Warner, a former venture capitalist, used to believe in the importance of bringing China into the international order. But beginning about eight years ago, he said, “90% of every intel session I had was about stealing intellectual property” — even as US firms were making record investments. 

So he started going on the road, getting members of the committee and intelligence offcials to meet with private-sector actors such as university leaders and financial executives. Initially, he said, he couldn’t get anyone at a private-equity fim to take a meeting — “they were making so much money they didn’t want to hear” — but now even they are concerned. He recalled one SCIF session in particular during which several private-equity firms relayed how they had intellectual property stolen or lost money when the Chinese government clamped down on the companies they had invested in. “They all had taken their lumps,” Warner said.

One question is how much the US knows about China’s intentions and capabilities. How does Warner assess the intelligence?

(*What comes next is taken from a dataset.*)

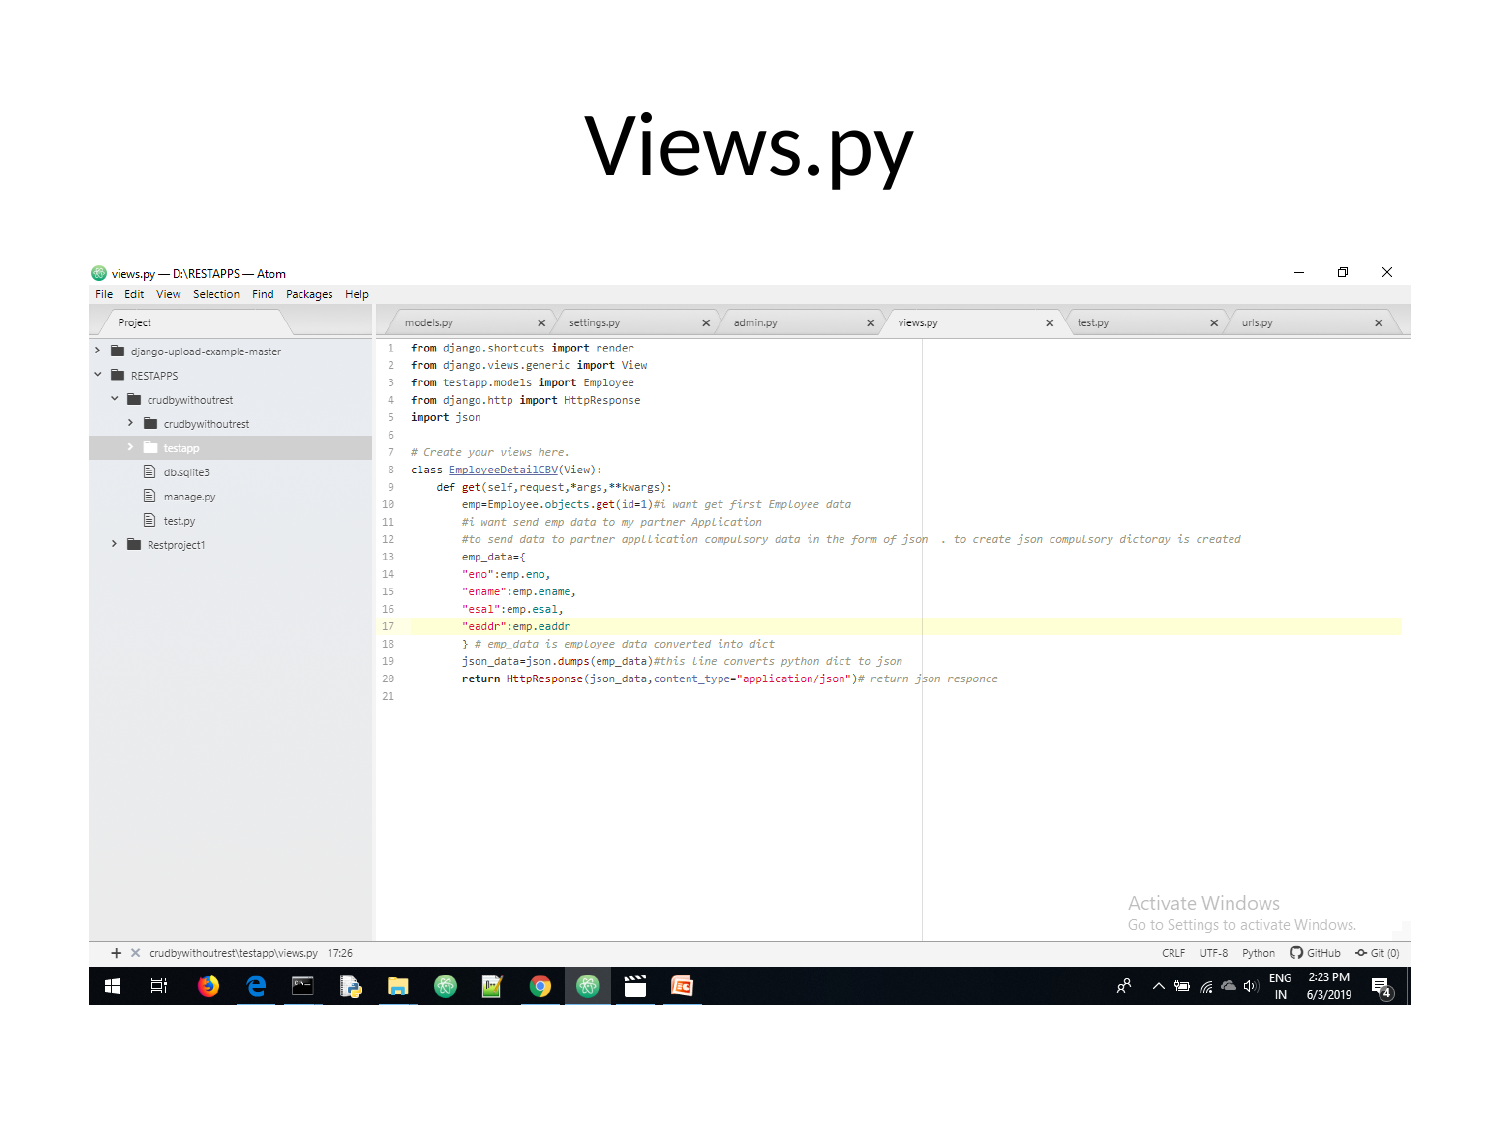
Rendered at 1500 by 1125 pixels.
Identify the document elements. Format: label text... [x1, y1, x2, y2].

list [89, 262, 1411, 1006]
title Views.py [75, 45, 1425, 233]
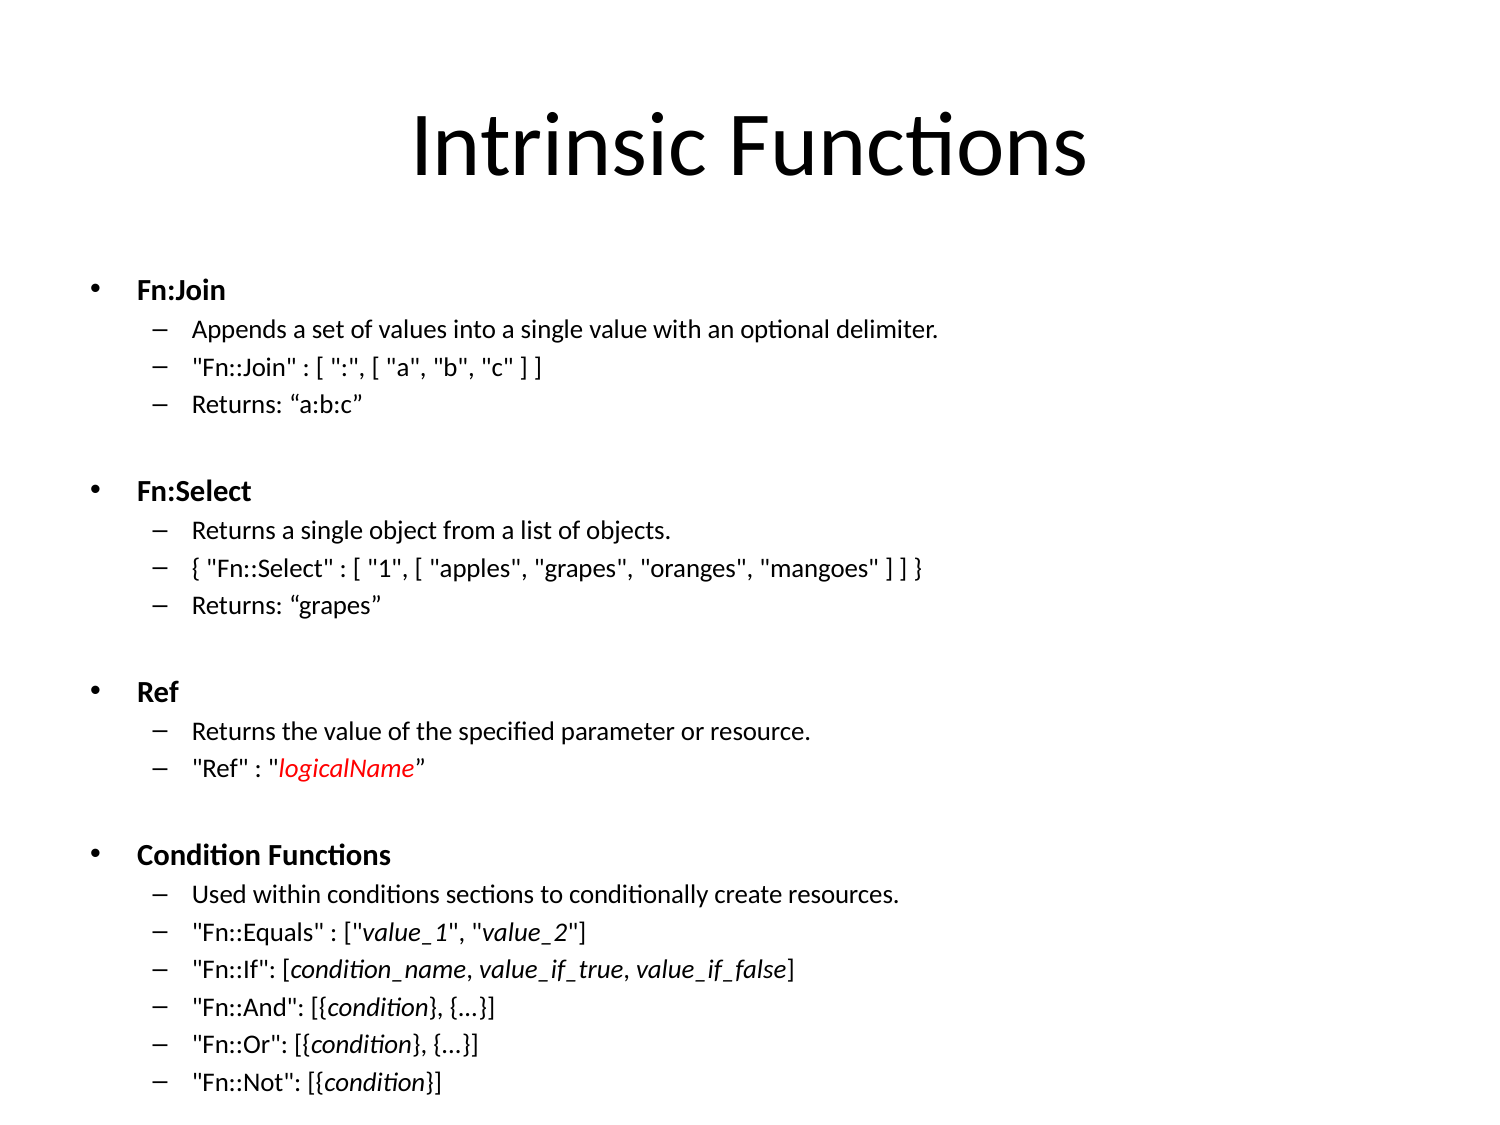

“China is a very hard target,” he said. At the same time, China is telegraphing its technology strategy in a way that previous regimes didn’t, “and that gives us the ability to have a counterstrategy.”

That doesn’t necessarily make it easier. There is “no place in the US government that is supposed to figure out which technology” the US should prioritize in this competition, he said. The director of national intelligence, the CIA, the Commerce Department and the Pentagon all have different ideas, he said. Identifying that priority is part of his goal as chair of the Senate intelligence committee.

“It’s a very interesting, cool area,” Warner said. Even if it does require him to occasionally remove his Oura ring.